Table of Contents

Class OptimizedSimdExecutor

Namespace
DotCompute.Backends.CPU.Kernels
Assembly
DotCompute.Backends.CPU.dll

Optimized SIMD kernel executor with advanced performance techniques:

  • Instruction-level parallelism with multiple execution units
  • Loop unrolling with optimal stride patterns
  • Branch prediction optimization
  • Cache-friendly memory access patterns
  • Prefetch instructions for improved memory bandwidth
  • Vectorized operations with fallback paths
  • Runtime CPU feature detection and optimization Target: 4-8x performance improvement over scalar code
public sealed class OptimizedSimdExecutor : IDisposable
Inheritance
OptimizedSimdExecutor
Implements
Inherited Members
Extension Methods

Constructors

OptimizedSimdExecutor(ILogger<OptimizedSimdExecutor>, ExecutorConfiguration?)

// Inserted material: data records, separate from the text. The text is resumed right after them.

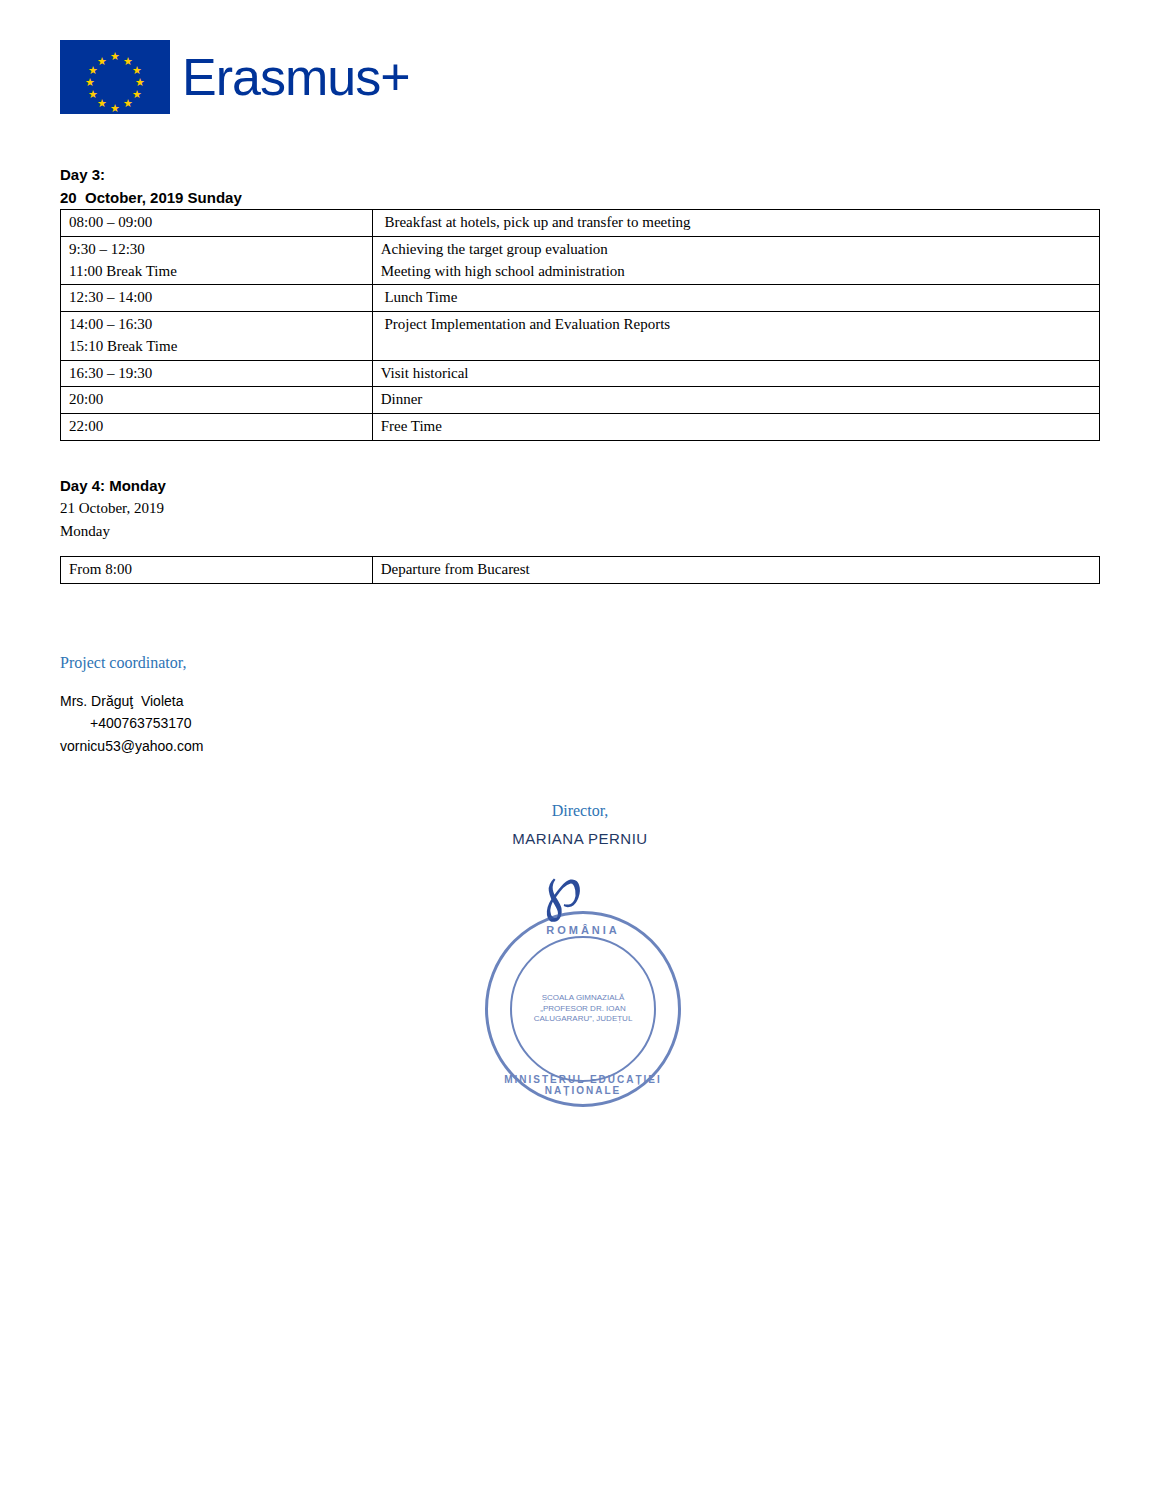★ ★ ★ ★ ★ ★ ★ ★ ★ ★ ★ ★
Erasmus+
Day 3:
20 October, 2019 Sunday
| 08:00 – 09:00 | Breakfast at hotels, pick up and transfer to meeting |
| 9:30 – 12:30 11:00 Break Time | Achieving the target group evaluation Meeting with high school administration |
| 12:30 – 14:00 | Lunch Time |
| 14:00 – 16:30 15:10 Break Time | Project Implementation and Evaluation Reports |
| 16:30 – 19:30 | Visit historical |
| 20:00 | Dinner |
| 22:00 | Free Time |
Day 4: Monday
21 October, 2019
Monday
| From 8:00 | Departure from Bucarest |
Project coordinator,
Mrs. Drăguţ Violeta
+400763753170
vornicu53@yahoo.com
Director,
MARIANA PERNIU
℘
ROMÂNIA
ȘCOALA GIMNAZIALĂ
„PROFESOR DR. IOAN
CALUGARARU”, JUDEȚUL
MINISTERUL EDUCAȚIEI NAȚIONALE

Initializes a new optimized SIMD executor.

public OptimizedSimdExecutor(ILogger<OptimizedSimdExecutor> logger, ExecutorConfiguration? config = null)

Parameters

logger ILogger<OptimizedSimdExecutor>

Logger for diagnostics.

config ExecutorConfiguration

Executor configuration.

Properties

Statistics

Gets executor performance statistics.

public ExecutorStatistics Statistics { get; }

Property Value

ExecutorStatistics

Methods

AnalyzeWorkload<T>(long)

Analyzes workload characteristics for optimization planning.

public WorkloadProfile AnalyzeWorkload<T>(long elementCount) where T : unmanaged

Parameters

elementCount long

Number of elements.

Returns

WorkloadProfile

Workload analysis profile.

Type Parameters

T

Element type.

Dispose()

Performs dispose.

public void Dispose()

EstimateCacheEfficiency(long, Type)

Estimates cache efficiency for a given workload.

public double EstimateCacheEfficiency(long elementCount, Type elementType)

Parameters

elementCount long

Number of elements.

elementType Type

Type of elements.

Returns

double

Cache efficiency estimate (0.0 to 1.0).

EstimateVectorizationPotential<T>(long)

Estimates vectorization potential for a given workload.

public double EstimateVectorizationPotential<T>(long elementCount) where T : unmanaged

Parameters

elementCount long

Number of elements.

Returns

double

Vectorization potential (0.0 to 1.0).

Type Parameters

T

Element type.

ExecuteReduction<T>(ReadOnlySpan<T>, ReductionOperation)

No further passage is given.